Acacia rhigiophylla, commonly known as dagger-leaf wattle, is a shrub belonging to the genus Acacia and the subgenus Juliflorae that is native to southern Australia.

==Description==
The prickly and intricate shrub typically grows to a maximum height of 3 m and a width of around 2 mm. It has persistent sharp and rigid stipules along the branchlets that are slightly curved that are 1 to 2 mm in length and shining brown in colour. The bark is brown in colour and quite roughened and flaky near the base of stems. Like most species of Acacia it has phyllodes rather than true leaves. The quadrangular, triangular or flattened phyllodes are usually slightly contracted toward the base and have a length of 7 to 30 mm and a width of 1.2 to 2 mm. The rigid phyllodes are a dark green colour and noticeably pungent and have a total of three to six prominent veins. It blooms between September and October producing bright yellow flowers. The simple inflorescences are found on 1 to 2 mm long stalks with cylindrical solitary flower-spikes that have a length of 0.5 to 1 mm and contain 6 to 15 yellow flowers. The seed pods that form after flowering have a linear shape but are a little constricted between each of the seeds. The firmly chartaceous pods are very curved or coiled and have a length of up to 5.5 cm and a width of around 2.5 mm and have many longitudinal veins. The elliptic shaped seeds within the pods have a length of 3 to 4 mm.

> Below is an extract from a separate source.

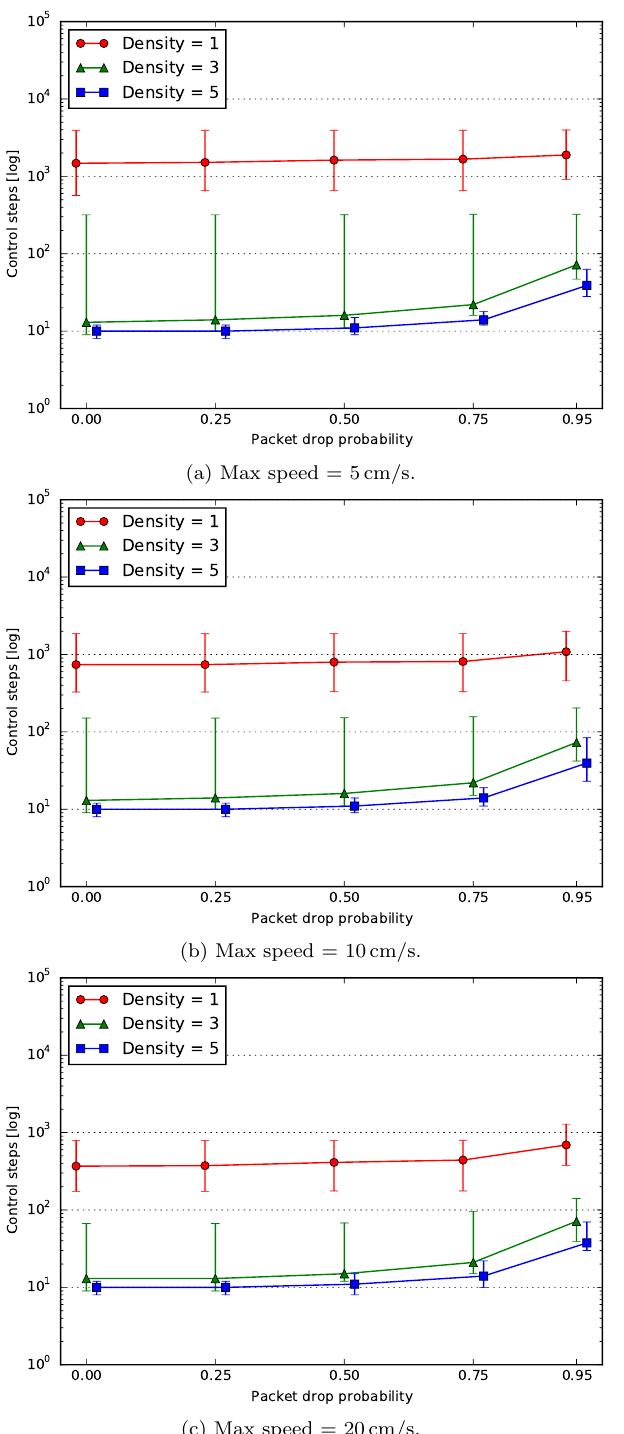
(c) Max speed = 20cm/s. Figure 5: Convergence time (in control steps) for dynamic topologies in different experimental configurations. The plot reports the median, max, and min values of the distributions obtained for each experimental configuration (cid:104) N, P, S (cid:105) over 50 runs. The markers are slightly offset to make them visi-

Acacia colletioides) has a very similar habit to A. rhigiophylla but has a much wider range. Acacia oxycedrus has similar phyllodes but has much longer inflorescences.

==Taxonomy==
The species was first formally described by George Bentham and Ferdinand von Mueller in 1855 as part of the work Plantae Muellerianae: Mimoseae as published by in Linnaea: ein Journal für die Botanik in ihrem ganzen Umfange, oder Beiträge zur Pflanzenkunde. It was reclassified as Racosperma rhigiophyllum by Leslie Pedley in 2003 then transferred back to genus Acacia in 2006.

==Distribution==
It has a disjunct distribution parts of South Australia and New South Wales. In South Australia it is found in a limited area on the Eyre Peninsula and in the Murray region where it is usually a part of open scrub-land communities and is often associated with Eucalyptus socialis and Eucalyptus gracilis and is found growing in grey-brown calcareous loamy and hard alkaline red duplex soils.